What you will do: Please find every line of the listing below where "pixels" occurs and copy it.
BEGIN Listed entries
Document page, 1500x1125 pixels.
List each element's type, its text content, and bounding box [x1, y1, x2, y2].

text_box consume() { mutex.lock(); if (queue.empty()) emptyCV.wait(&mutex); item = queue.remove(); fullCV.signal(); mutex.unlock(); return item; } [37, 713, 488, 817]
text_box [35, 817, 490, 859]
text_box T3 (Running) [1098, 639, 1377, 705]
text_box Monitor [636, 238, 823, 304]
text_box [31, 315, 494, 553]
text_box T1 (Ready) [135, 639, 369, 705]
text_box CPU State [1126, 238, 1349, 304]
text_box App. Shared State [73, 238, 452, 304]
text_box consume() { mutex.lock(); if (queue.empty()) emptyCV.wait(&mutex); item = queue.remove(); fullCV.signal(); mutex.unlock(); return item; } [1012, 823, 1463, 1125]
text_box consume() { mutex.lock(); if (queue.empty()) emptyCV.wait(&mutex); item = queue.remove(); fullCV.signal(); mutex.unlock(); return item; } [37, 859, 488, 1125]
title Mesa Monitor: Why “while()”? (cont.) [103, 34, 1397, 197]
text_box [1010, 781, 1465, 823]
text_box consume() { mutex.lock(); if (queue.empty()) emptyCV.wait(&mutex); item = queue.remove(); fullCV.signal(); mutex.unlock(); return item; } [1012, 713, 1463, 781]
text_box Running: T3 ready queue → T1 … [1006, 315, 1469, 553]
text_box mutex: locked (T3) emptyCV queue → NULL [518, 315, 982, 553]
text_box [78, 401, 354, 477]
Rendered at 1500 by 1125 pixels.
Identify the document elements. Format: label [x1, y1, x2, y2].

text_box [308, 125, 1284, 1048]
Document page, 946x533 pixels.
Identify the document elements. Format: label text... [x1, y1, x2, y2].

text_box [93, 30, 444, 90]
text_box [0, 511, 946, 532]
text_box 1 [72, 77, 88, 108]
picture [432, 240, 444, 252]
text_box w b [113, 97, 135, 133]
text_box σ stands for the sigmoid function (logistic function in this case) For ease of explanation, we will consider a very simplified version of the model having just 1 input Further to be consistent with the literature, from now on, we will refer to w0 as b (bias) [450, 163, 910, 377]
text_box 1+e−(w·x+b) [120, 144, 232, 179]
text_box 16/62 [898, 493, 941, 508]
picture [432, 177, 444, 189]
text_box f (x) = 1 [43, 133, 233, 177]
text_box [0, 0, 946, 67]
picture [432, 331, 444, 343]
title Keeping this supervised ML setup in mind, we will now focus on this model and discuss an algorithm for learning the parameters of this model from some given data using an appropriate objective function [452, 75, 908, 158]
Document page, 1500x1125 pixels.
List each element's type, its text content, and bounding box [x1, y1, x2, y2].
END Listed entries
Solution:
Document page, 1500x1125 pixels.
Rendered at 1500 by 1125 pixels.
Document page, 946x533 pixels.
Document page, 1500x1125 pixels.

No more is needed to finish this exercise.